分析用テキスト -
☆ ☆ ☆

*以下、全国農業新聞2016年4月1日版記事より転載
「アイメック栽培システム」導入広がる
島根・出雲市 農援隊がコンサル
特殊フィルムで適度なストレス
島根県出雲市の株式会社農援隊が導入と運用をコンサルする「アイメック栽培システム」の導入が広がっている。医療機器を開発するメビオール(神奈川県平塚市)が、人工透析の技術を応用したアイメックフィルムを使う農法。短期間に技術を習得でき、病気の発生が少なく高品質の野菜を生産できるという。農援隊は同システムの販売代理店として、設備の導入から技術研修、販売支援まで行う。
病気少なく高品質の野菜
アイメック栽培システムは、ナノメートル(10億分の1)サイズの穴が無数にあいたアイメックフィルムを培地として、フィルムjの下から点滴チューブで溶液を流すもの。フィルムは水や養分は通すが最近やウィルスは通さないため、病気の発生を抑え、農薬使用量を節減できる。
植物は適度なストレスを常時かけられている状態で、フィルムの上で大量の毛細根を張り巡らせる。その結果、糖やアミノ酸が多量に生成され、栄養機能成分の多い作物ができる。
葉物や果菜類などさまざまな野菜が生産できるが、収益性の高いトマトが中心。トマトの場合、周年栽培で収量を確保するため、フィルムの上にも1センチ程度の培地(ピートモス)と点滴チューブを配している。
同システムではほとんどの生産者がミディトマトを生産しているが、糖度は8〜12度と高い。うまみ成分であるグルタミン酸ナトリウムは通常の水耕栽培の2〜3倍で、抗ストレス作用があるといわれるGABAや抗酸化作用があるリコピンも3〜4倍と高い。市場で高い評価を得ており、通常の5〜6倍、フルーツトマトの1.5倍程度で取引されているという。

☆ ☆ ☆

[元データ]
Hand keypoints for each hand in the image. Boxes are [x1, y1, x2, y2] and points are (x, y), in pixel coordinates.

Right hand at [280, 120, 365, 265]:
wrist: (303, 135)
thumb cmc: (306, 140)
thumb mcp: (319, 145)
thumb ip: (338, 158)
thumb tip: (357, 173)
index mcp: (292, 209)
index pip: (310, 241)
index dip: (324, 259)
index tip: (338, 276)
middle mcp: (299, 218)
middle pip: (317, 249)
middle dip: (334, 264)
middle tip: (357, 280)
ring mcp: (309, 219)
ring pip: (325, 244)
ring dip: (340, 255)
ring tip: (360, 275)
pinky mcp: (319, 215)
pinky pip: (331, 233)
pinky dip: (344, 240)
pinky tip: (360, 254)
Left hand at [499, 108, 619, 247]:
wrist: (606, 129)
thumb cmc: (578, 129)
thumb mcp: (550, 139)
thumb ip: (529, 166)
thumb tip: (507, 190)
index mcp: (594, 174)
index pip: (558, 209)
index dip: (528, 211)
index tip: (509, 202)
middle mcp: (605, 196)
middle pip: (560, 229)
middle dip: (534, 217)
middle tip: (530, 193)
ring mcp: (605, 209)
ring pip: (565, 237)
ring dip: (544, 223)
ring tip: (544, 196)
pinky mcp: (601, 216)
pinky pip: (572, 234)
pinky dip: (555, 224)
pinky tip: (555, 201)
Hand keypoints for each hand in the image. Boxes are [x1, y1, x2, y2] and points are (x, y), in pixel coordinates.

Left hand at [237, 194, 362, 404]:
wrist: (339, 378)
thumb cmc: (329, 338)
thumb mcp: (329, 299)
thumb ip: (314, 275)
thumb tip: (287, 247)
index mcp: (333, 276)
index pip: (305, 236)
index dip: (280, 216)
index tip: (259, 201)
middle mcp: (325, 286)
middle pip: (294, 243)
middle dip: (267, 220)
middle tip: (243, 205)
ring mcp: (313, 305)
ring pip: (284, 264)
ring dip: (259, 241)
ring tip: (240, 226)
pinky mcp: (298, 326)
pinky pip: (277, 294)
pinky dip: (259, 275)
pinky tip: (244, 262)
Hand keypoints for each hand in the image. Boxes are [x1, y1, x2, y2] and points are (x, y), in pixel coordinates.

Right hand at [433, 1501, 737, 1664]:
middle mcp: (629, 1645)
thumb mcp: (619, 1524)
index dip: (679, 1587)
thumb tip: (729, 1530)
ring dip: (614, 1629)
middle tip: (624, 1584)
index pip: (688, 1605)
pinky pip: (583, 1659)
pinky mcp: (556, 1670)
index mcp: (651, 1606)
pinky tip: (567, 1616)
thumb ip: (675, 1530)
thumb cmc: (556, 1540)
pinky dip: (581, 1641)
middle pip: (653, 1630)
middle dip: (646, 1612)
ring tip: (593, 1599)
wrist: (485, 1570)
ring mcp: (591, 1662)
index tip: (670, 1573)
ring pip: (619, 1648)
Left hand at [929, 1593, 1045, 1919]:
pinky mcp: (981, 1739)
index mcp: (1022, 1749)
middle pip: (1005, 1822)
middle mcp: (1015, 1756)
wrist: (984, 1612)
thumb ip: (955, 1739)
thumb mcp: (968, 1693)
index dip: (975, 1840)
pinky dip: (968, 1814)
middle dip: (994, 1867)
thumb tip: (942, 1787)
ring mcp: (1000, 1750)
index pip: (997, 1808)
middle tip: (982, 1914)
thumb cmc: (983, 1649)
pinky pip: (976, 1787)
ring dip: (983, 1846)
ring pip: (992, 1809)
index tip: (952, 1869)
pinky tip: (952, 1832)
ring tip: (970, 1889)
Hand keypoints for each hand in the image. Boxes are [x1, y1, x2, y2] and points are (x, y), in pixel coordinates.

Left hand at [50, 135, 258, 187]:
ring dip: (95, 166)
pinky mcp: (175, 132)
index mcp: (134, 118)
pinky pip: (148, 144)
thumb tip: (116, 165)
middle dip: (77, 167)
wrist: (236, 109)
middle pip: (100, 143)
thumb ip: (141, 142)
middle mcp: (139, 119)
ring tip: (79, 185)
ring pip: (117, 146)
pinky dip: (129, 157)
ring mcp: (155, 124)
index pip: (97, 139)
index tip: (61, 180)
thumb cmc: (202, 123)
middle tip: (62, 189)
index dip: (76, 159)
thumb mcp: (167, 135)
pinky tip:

☆ ☆ ☆

演習の目的 - アイメック栽培システムの導入を伝える記事を、最後の段落に続けて書き継ぐこと。

課題の出力 -
高糖度トマトは果実が小さくなるため、収量の確保が課題だが、アイメック栽培では10アール当たり4,000〜6,000本の高密度で定植するため、単収は8トン以上確保できるという。
同社は、導入前の経営計画、技術研修から、経営開始後の技術サポート、販売までコンサルタントしている。トマト栽培ではアイメック栽培を基本に、独自のノウハウを確立し、より高い収益性を実現しているという。
現在、県内を中心に18農場に納入しており、計画段階が10件。「導入先は全て新規参入企業で農業経験はない」と主任技師の竹内雅幸さん。
導入費用はハウスも含めて10アール当たり約3,000万円と資金面でのハードルは残るが、これまで撤退した企業はなく、規模拡大を進めているという。遠方の導入先も増えたため、オプションでネットワークカメラでの栽培指導もしている。